Relaksasi KUR Diperpanjang hingga 2024, BRI Tunggu Keputusan OJK
Relaksasi kredit usaha mikro, kecil, dan menengah diusulkan diperpanjang hingga April 2024 guna mempercepat pemulihan UMKM dan ekonomi nasional.
IDXChannel - Relaksasi kredit usaha mikro, kecil, dan menengah diusulkan diperpanjang hingga April 2024 guna mempercepat pemulihan UMKM dan ekonomi nasional.
Direktur Utama PT Bank Rakyat Indonesia (Persero) Tbk (BBRI) Sunarso mengatakan, untuk kredit di segmen UMKM terutama yang terdampak pandemi itu memang ada kebijakannya, terutama dari Otoritas Jasa Keuangan (OJK) untuk dilakukan relaksasi.
"Apa saja pentingnya relaksasi ini? Pertama, bank harus membuat ketentuan tentang restrukturisasi kreditnya, itu diserahkan kepada bank," kata Sunarso dalam konferensi pers paparan kinerja BRI triwulan II-2022, Rabu (27/7/2022).
Kedua, lanjut Sunarso, yang paling penting adalah OJK dalam menilai kolektibilitas yang semula dalam kondisi normal didasarkan pada tiga pilar yaitu payment status, kinerja keuangan dan prospek usaha.

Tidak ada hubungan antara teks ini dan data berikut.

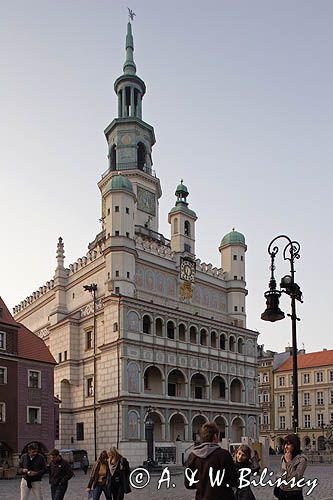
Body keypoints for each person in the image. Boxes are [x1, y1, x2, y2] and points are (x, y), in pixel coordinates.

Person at [184, 421, 238, 500]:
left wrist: (202, 484)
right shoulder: (224, 455)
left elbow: (188, 484)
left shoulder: (193, 456)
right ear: (215, 436)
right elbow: (234, 480)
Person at [275, 434, 307, 500]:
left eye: (288, 444)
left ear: (295, 445)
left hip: (294, 492)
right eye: (285, 444)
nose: (286, 447)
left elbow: (296, 477)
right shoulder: (283, 457)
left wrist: (289, 462)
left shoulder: (301, 459)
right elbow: (282, 472)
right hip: (282, 491)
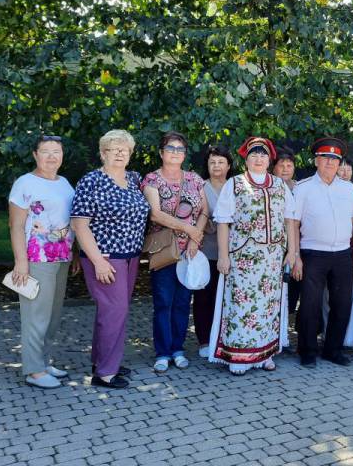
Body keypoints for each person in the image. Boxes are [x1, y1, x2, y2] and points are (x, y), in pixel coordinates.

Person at [208, 137, 297, 374]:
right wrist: (224, 256)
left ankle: (265, 353)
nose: (259, 159)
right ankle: (239, 355)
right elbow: (223, 222)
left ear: (270, 160)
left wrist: (292, 251)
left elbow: (290, 219)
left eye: (263, 155)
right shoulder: (235, 184)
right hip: (243, 258)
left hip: (273, 258)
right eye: (254, 155)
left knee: (268, 305)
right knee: (242, 304)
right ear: (246, 159)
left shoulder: (279, 185)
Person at [71, 130, 150, 389]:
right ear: (103, 153)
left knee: (112, 312)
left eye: (124, 149)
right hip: (105, 257)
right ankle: (104, 374)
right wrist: (99, 262)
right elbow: (79, 225)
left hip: (130, 256)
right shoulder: (91, 181)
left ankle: (103, 360)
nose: (119, 153)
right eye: (113, 149)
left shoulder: (134, 178)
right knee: (115, 311)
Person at [290, 137, 353, 368]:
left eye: (335, 159)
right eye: (325, 158)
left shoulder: (348, 189)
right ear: (316, 161)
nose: (330, 163)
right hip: (312, 253)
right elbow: (293, 224)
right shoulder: (303, 188)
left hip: (343, 254)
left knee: (341, 304)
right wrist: (296, 257)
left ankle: (333, 350)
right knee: (310, 305)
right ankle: (308, 351)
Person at [8, 135, 75, 389]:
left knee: (53, 315)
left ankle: (43, 361)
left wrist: (75, 252)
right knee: (36, 314)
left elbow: (71, 221)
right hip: (37, 258)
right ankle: (33, 371)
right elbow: (15, 226)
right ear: (35, 155)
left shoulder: (65, 183)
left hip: (62, 256)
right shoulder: (25, 183)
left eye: (56, 151)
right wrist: (20, 262)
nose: (51, 156)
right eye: (45, 151)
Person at [142, 131, 207, 373]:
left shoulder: (194, 179)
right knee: (163, 303)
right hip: (164, 251)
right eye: (171, 148)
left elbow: (205, 212)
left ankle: (178, 349)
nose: (176, 153)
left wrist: (194, 238)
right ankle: (162, 352)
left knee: (182, 303)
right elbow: (155, 214)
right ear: (161, 153)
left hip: (189, 251)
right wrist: (188, 229)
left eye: (180, 149)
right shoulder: (152, 180)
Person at [194, 145, 233, 358]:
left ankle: (225, 338)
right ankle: (204, 340)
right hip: (206, 252)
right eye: (212, 162)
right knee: (204, 298)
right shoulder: (200, 186)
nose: (216, 166)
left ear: (229, 166)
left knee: (228, 298)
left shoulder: (236, 186)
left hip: (232, 254)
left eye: (220, 162)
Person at [272, 145, 300, 316]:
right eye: (281, 165)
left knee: (293, 289)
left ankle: (285, 329)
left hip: (297, 245)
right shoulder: (268, 186)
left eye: (289, 165)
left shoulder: (300, 188)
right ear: (273, 167)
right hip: (274, 244)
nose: (285, 169)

"Yang dimaksud relaksasi, sekarang penilaian kolektibilitas kredit hanya didasarkan pada satu pilar saja, yaitu payment status. Kondisi keuangan dan prospek usaha sementara masih bisa diabaikan," jelas Sunarso.
Kemudian relaksasi ini kebijakan atau ketentuannya akan berakhir di Maret 2023. Kedepannya, Sunarso akan menyerahkan sepenuhnya kepada OJK yang akan menilai kondisi perbankan terutama dari sisi portfolio kreditnya.
"Namun demikian, seandainya toh kebijakan itu tidak diperpanjang, diakhiri di Maret 2023, BRI harus siap untuk menghadapinya. Sehingga artinya apa? Jika relaksasi itu tidak diperpanjang maka BRI harus kembali melakukan penilaian kolektibilitas kreditnya terutama di UMKM menjadi mendasarkan pada tiga pilar tadi," ungkap Sunarso.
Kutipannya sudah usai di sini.